By Debora Coty

I entered the elevator as two southern belles exited, deep in drawled conversation.

The elevator doors had no sooner closed behind them when the gal in the corner with the distinctive Jersey twang rolled her eyes at her slick chick chum. “Who says dhat? ‘Can you carry me to da store tamarra?’ Like you’re a sack o’ patatas. Whey’d dey learn English – in a baan?”

It took me a moment to yankee-translate then another long moment pondering what was wrong with asking someone to carry you to the store. I am and always have been a hick from the Florida-Georgia border sticks long before it was a smash band.

Oh. I got it. Carry me.

The proper verb should have probably been “take me” or “drive me” to the store, but I’ve heard “carry me” my whole backwoods life, so at first it seemed perfectly normal to me. Like mashing the light switch or saying, “I used to not.”

It wasn’t until college that I was enlightened about the … um, charming eloquence of regional colloquialisms and realized that carrying someone to the store taken literally would pretty much be the end of most of us. Carrying around ANYTHING for very long would get plum exhausting. If you don’t believe that, just try holding a cotton ball over your head for ten minutes.

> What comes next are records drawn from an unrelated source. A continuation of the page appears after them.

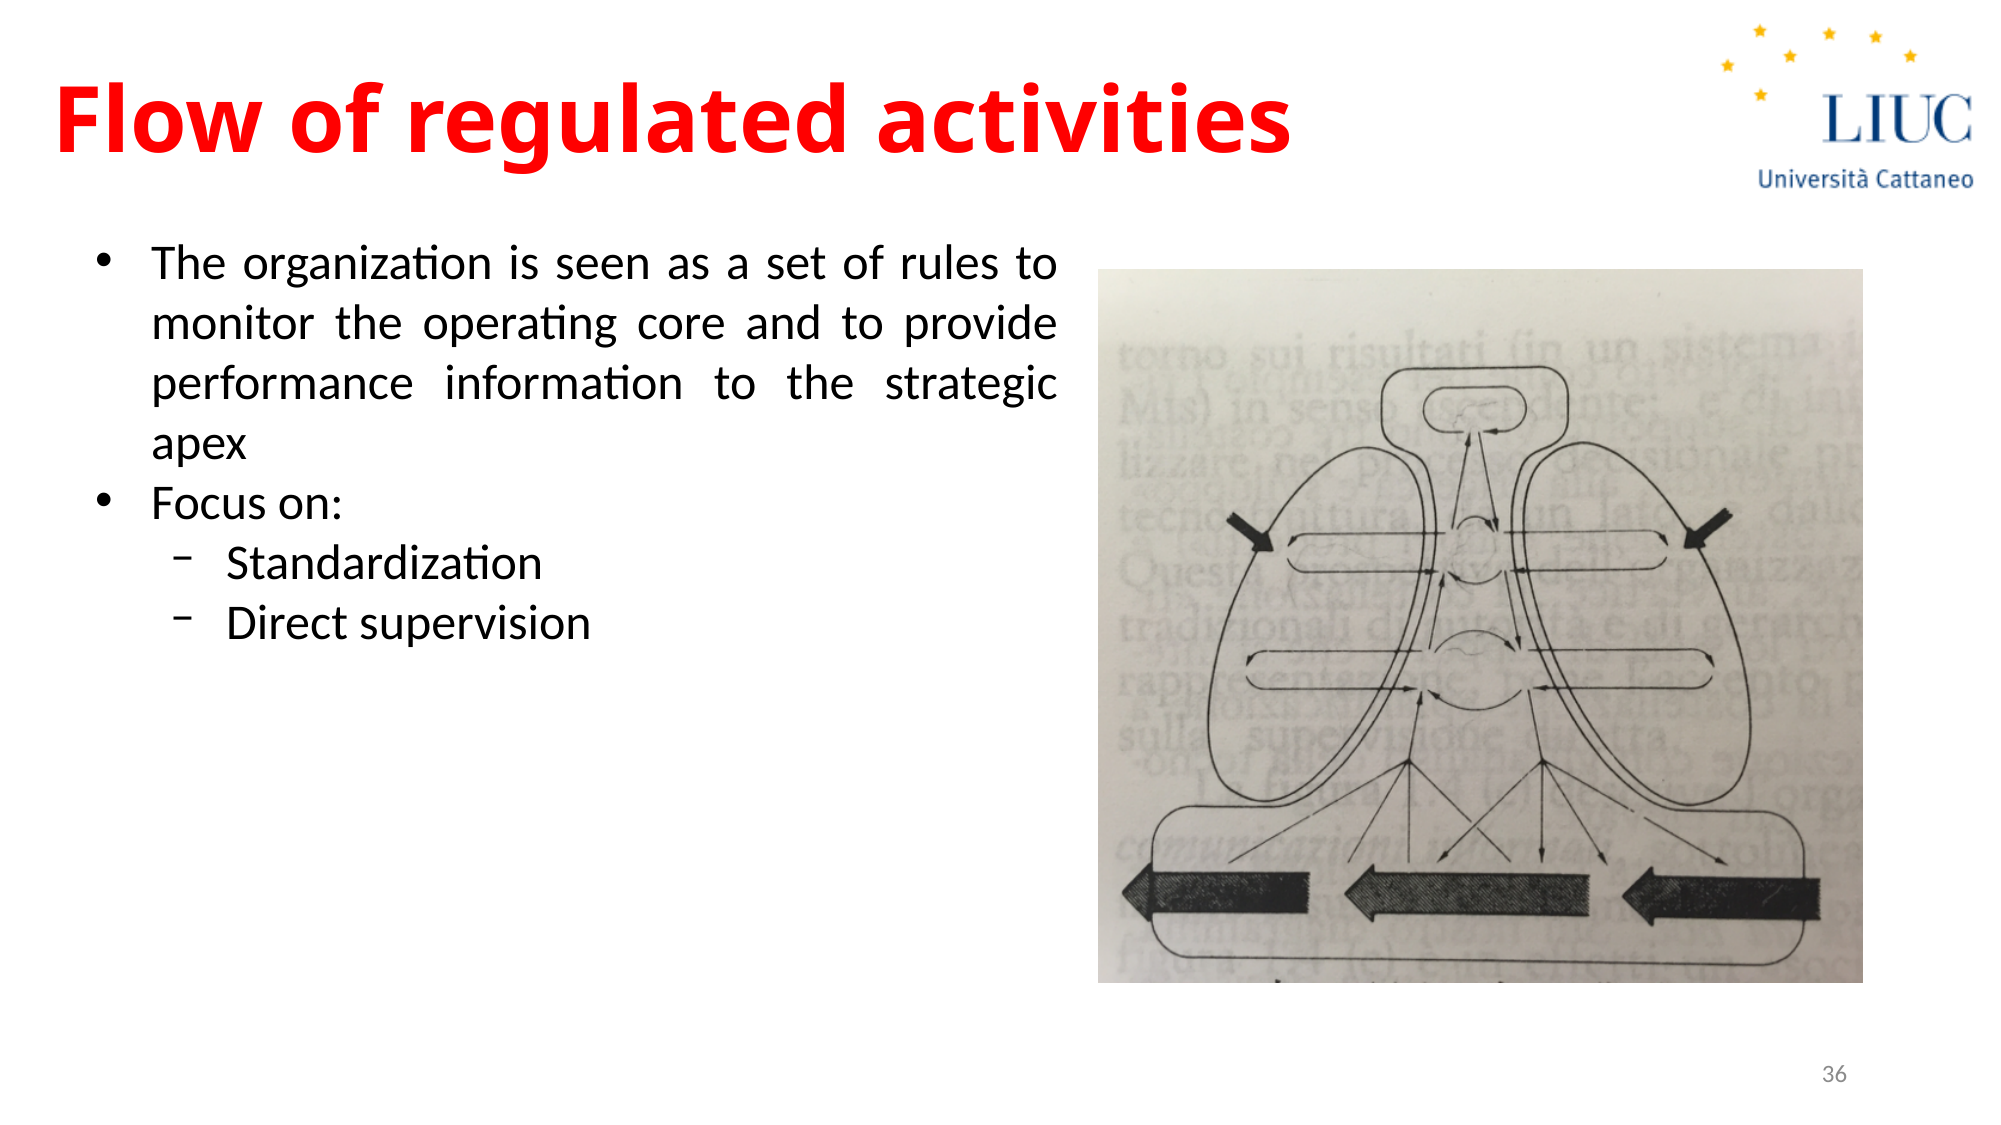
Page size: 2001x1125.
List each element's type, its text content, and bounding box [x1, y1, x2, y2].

picture [1098, 269, 1863, 983]
title Flow of regulated activities [37, 14, 1763, 233]
slide_number 36 [1412, 1042, 1863, 1103]
picture [1696, 0, 2000, 210]
text_box The organization is seen as a set of rules to monitor the operating core and to provide performance information to the strategic apex Focus on: Standardization Direct supervision [79, 221, 1074, 1059]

Since I’ve felt kind of droopy lately (both physically and emotionally), I stopped and thought about what I might be carrying around with me that would drag me down so. Didn’t take long.

Unforgiveness.

Yep. I’ve been wearing it this week like a mule strapped to my back. Got so used to it, I hadn’t really noticed the big furry beast. Til now.

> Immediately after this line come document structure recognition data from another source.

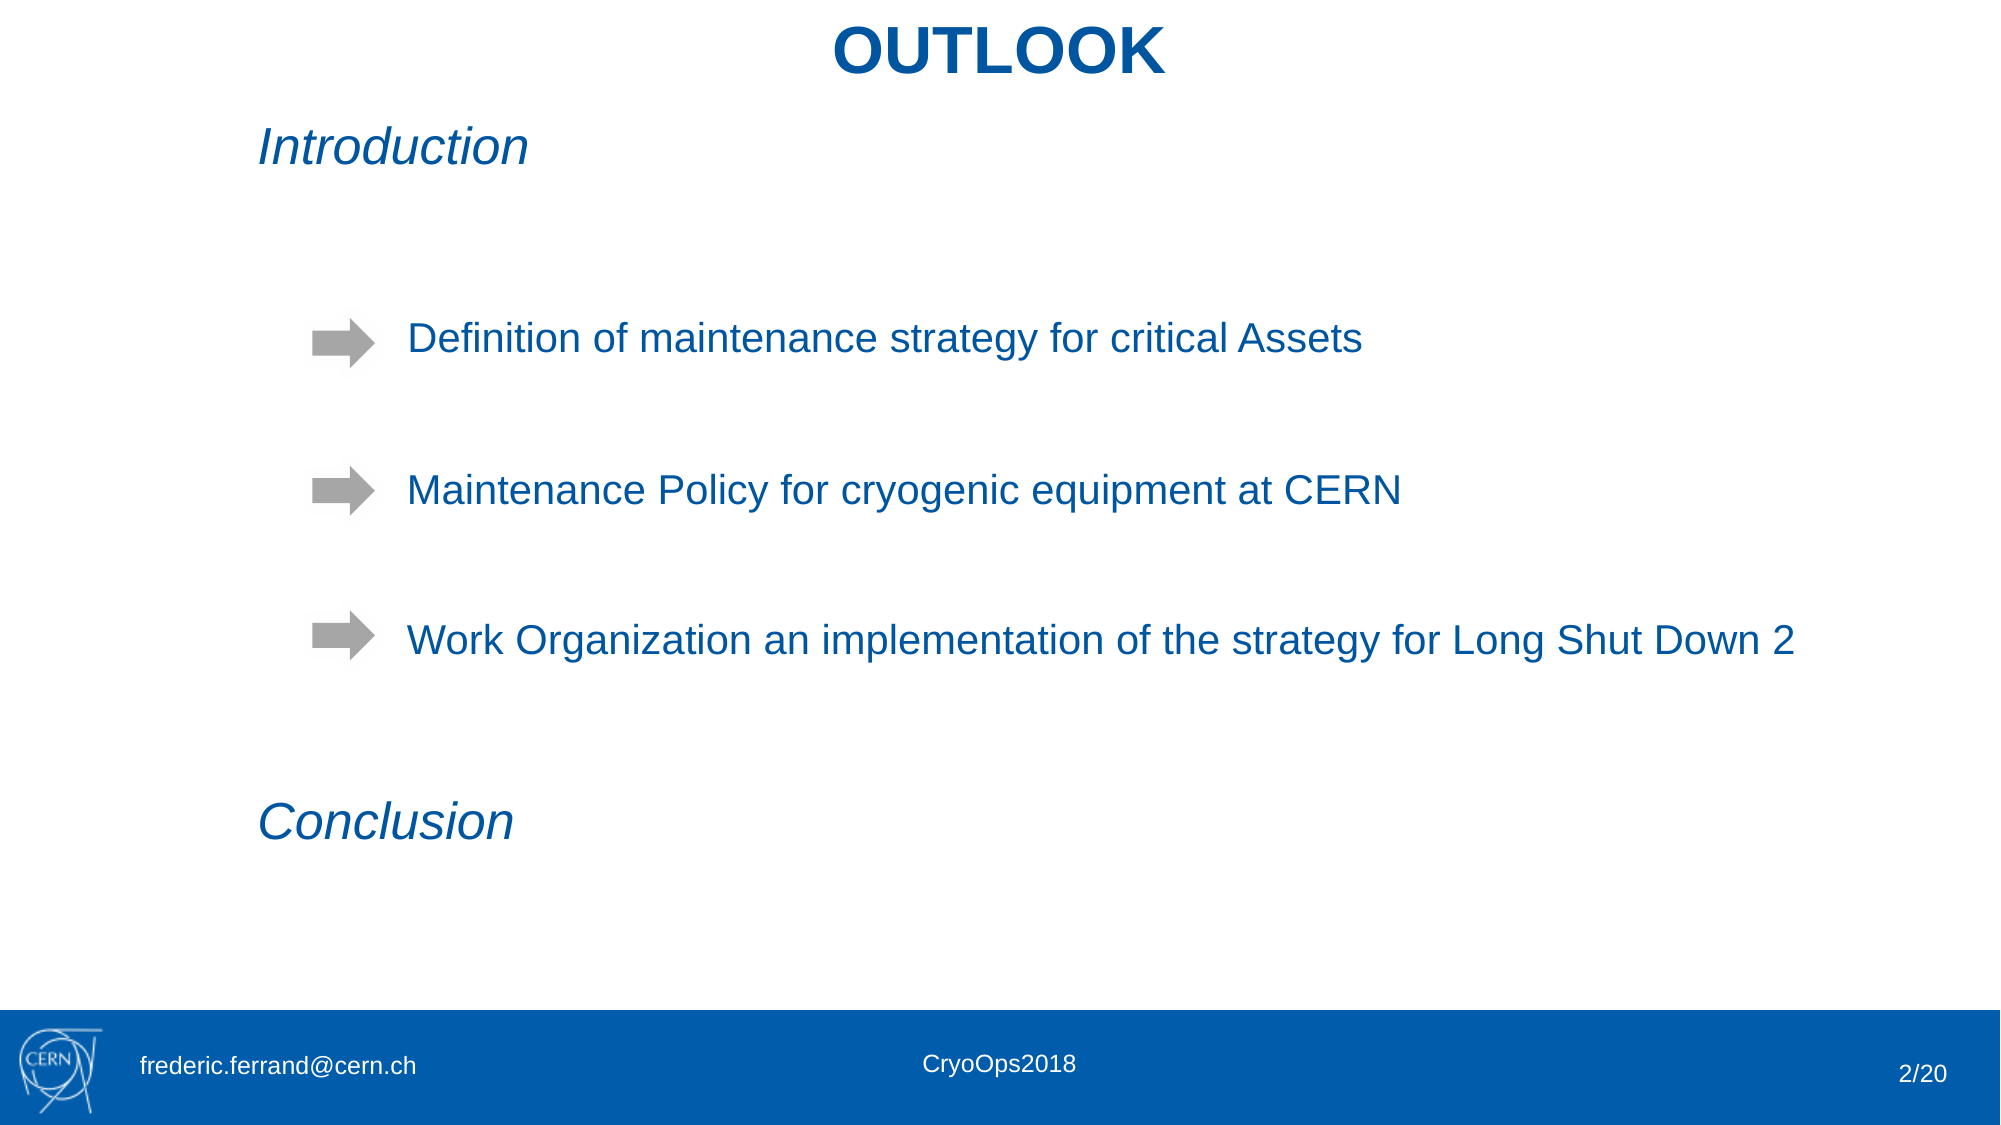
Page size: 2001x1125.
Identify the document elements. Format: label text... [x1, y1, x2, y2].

text_box OUTLOOK [249, 0, 1750, 95]
text_box [311, 464, 376, 517]
title Introduction Definition of maintenance strategy for critical Assets Maintenance Policy for cryogenic equipment at CERN Work Organization an implementation of the strategy for Long Shut Down 2 Conclusion [249, 112, 1850, 906]
text_box [311, 609, 376, 662]
text_box [311, 317, 376, 369]
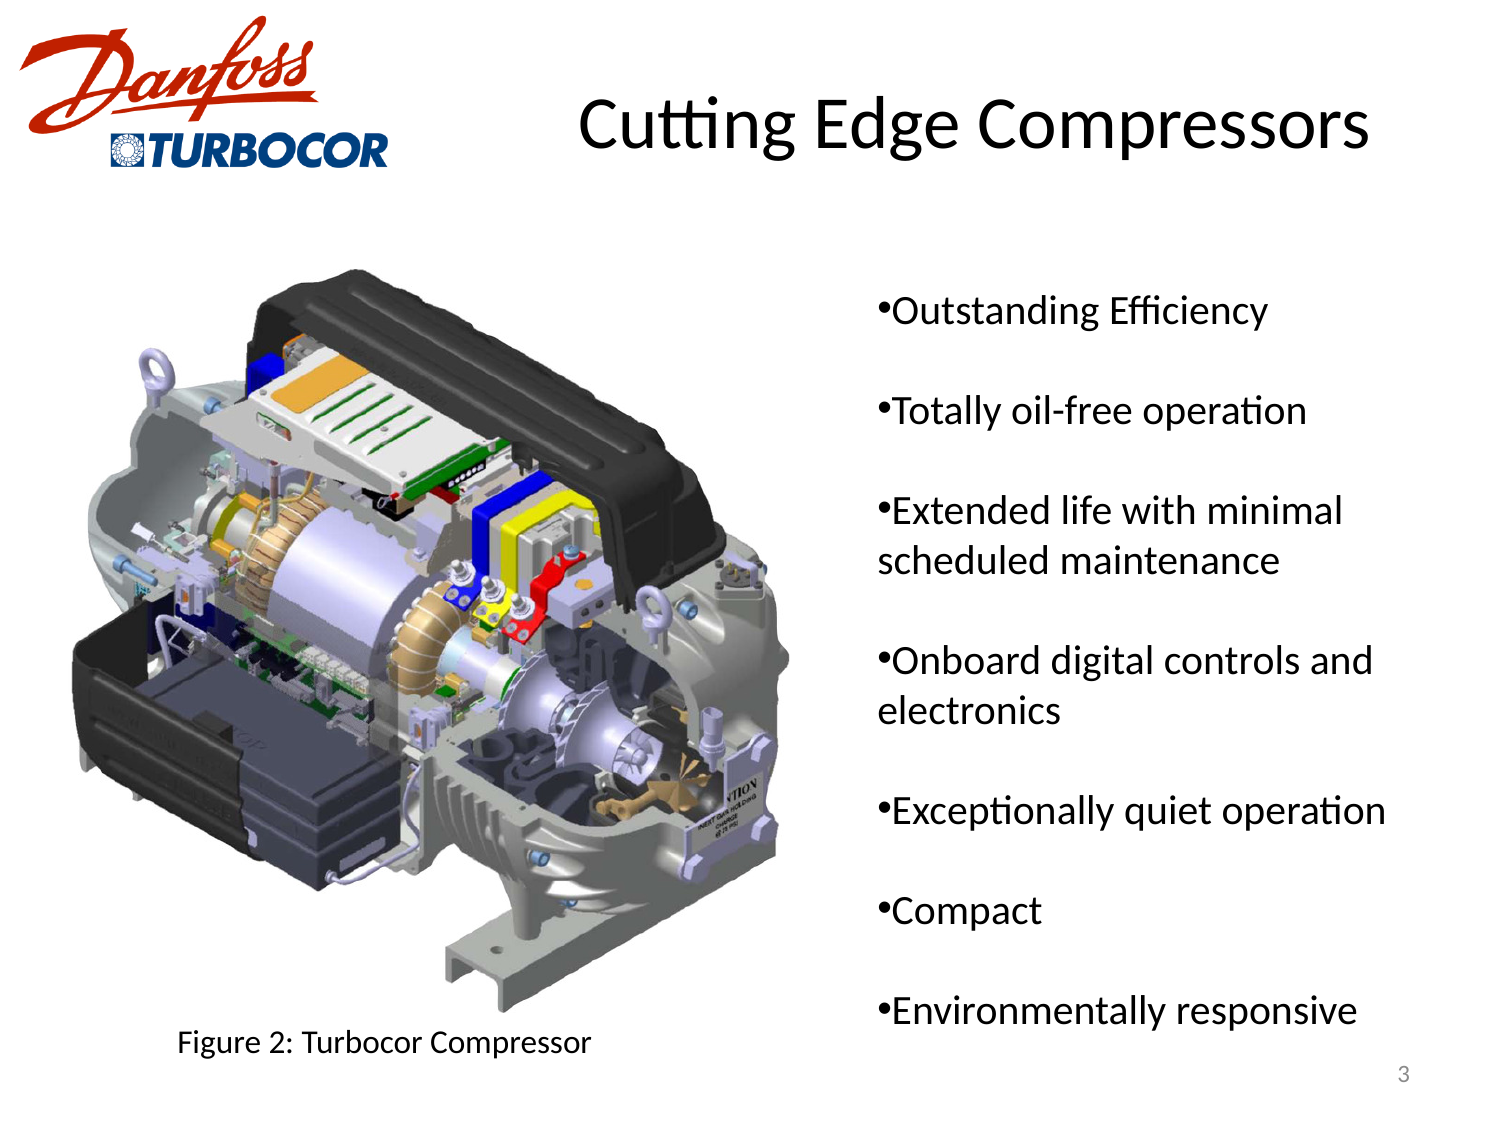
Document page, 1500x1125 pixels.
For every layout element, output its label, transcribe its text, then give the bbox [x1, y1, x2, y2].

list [62, 269, 790, 1013]
title Cutting Edge Compressors [300, 24, 1500, 213]
text_box Figure 2: Turbocor Compressor [162, 1022, 663, 1068]
picture [0, 0, 388, 168]
slide_number 3 [1074, 1042, 1425, 1103]
text_box Outstanding Efficiency Totally oil-free operation Extended life with minimal scheduled maintenance Onboard digital controls and electronics Exceptionally quiet operation Compact Environmentally responsive [862, 275, 1500, 1041]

I know that by not forgiving, we carry people and wounds around with us, weighing us down with our invisible burdens. Our outsides may look normal, but our insides are squashed by the heaviness of resentment.

Harboring resentment is like chugging down strychnine and expecting the other person to die. Your anger doesn’t hurt your offender. It hurts you. It wounds you and those who care about you, those who feel helpless and hopeless watching bitterness gnaw away like ravenous sewer rats at the you they love. Rats that will never be satiated.

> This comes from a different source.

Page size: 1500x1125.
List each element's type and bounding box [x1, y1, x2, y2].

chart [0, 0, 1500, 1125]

I’ve heard it said that apologizing doesn’t necessarily mean you’re wrong and the other person is right. It just means you value relationships more than your ego. And isn’t that the way Papa God wants us to prioritize?

Yep. Just the elbow in the gut I needed to jar my need-to-forgive muscle. It gets stuck sometimes in all the fat and needs a little jolt to pop out and get some exercise.

So that’s my new goal: Exercise that poor flabby forgiveness muscle and put down the donkey. How about you? Got any invisible burdens weighing you down?